If I generalize, their task is to turn our eyes to God and teach us how to remain humble and trust him. They are our great teachers, so I often wonder if the term ‘poor’ is in place at all.
Leprous people do not have a look that attracts a man. In contact with them, you smell the unpleasant odor that is repulsive. It’s perfectly normal for people to be frightened and cautious when in contact with them.
Sister Xuan says: ‘If you did not see God in these people, you would definitely not be able to serve them for so long. It is them who give me the power and energy to work.’
Heart and mercy
When the sister came to the centre thirty years ago, she did not have the feeling that she could offer anything to those people.

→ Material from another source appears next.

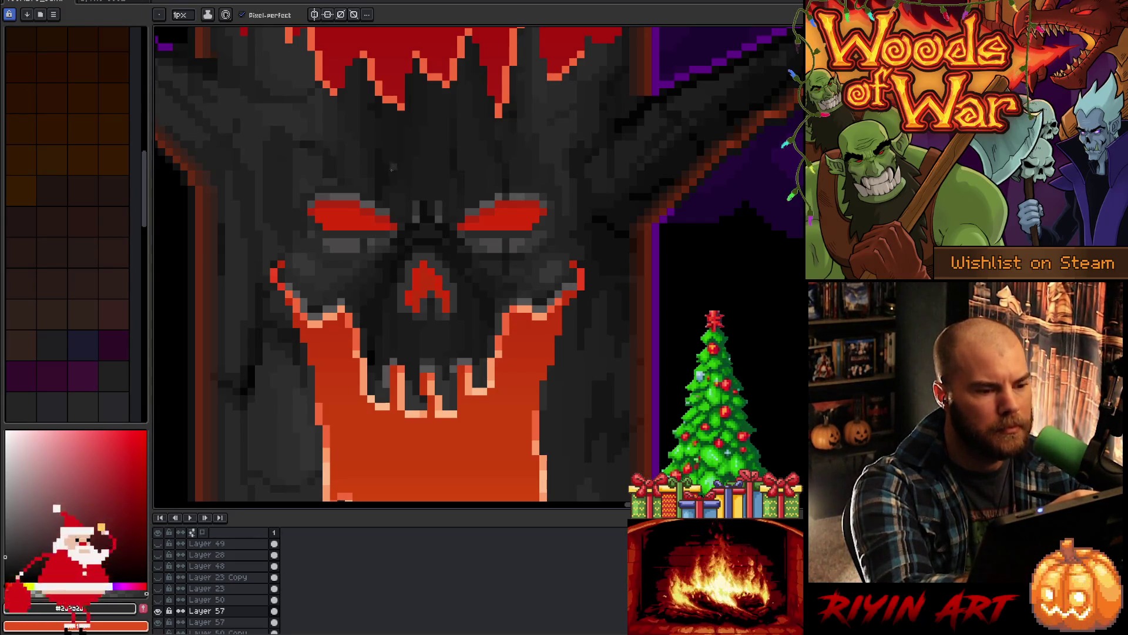
{"action": "key", "text": "i"}
{"action": "key", "text": "b"}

‘But I knew one,’ she says: ‘God gave me heart and mercy, which I can share with them. In the beginning, I helped them with very simple tasks like cooking, washing their laundry, cleaning the rooms and personal hygiene.
Later, patients signed an anonymous petition asking the management of the hospital to send me to official training for the professional nurse. The petition was accepted and I went to study. Today, I know about the disease a lot and I can help them better. ‘
A disease that does not give up
Leprosy is first shown by changes in the skin. If not treated properly, the disease progresses rapidly. Leprosy spread throughout the body, bruises joints and extremities. In later stages their legs and hands are handicapped. Over time, they remain without them and need aprosthesis to move.
The nurse soon felt how painful it was for patients to be left without legs and hands. She wanted to help them, so she asked the hospital’s management to send her to a prosthetic course in order to be able to handle prostheses. She went to Ho Chi Minh and passed the course.
Workshop and gym
‘Here is my workshop,’ says Xuan proudly, when we are escorted to a special room with a large wooden table and metal tools: ‘As far as the individual can, I make special leather footwear.’
‘And here,’ shows: ‘are devices for muscular exercise and strengthening. With their help, the leprous people still have enough power to move and walk. Variable tools are simple but extremely efficient! ‘
Operando – anywhere!
When we met and talked with Sister Xuan, me and Silva were astonished. What is it that encourages a person to give his knowledge, talents and energy to people who are rejected by society in such fullness and selflessness?
When meeting people like her, the Operando is content and that is the real purpose of our trip. Also on the other side of the world, in a country that is not friendly to faithful Christians, God acts and uses people to become the tool of His love.
Why do you love me?
One day, the leper, whom the sister brought from the forest, asked Xuan:
‘Sister, why do you love me?’
And Xuan replied:
“Because God teaches us to love one another.”
A tool of love
The simple truth, which was transferred from the words of the Bible to life and came to life in this community. Many people, like Xuan, have been converted and become Christians.
Not because they would be ‘forcefully’ Christianized, as many missionaries did in the past. But because they have truly experienced and felt God’s love for the first time in their very essence.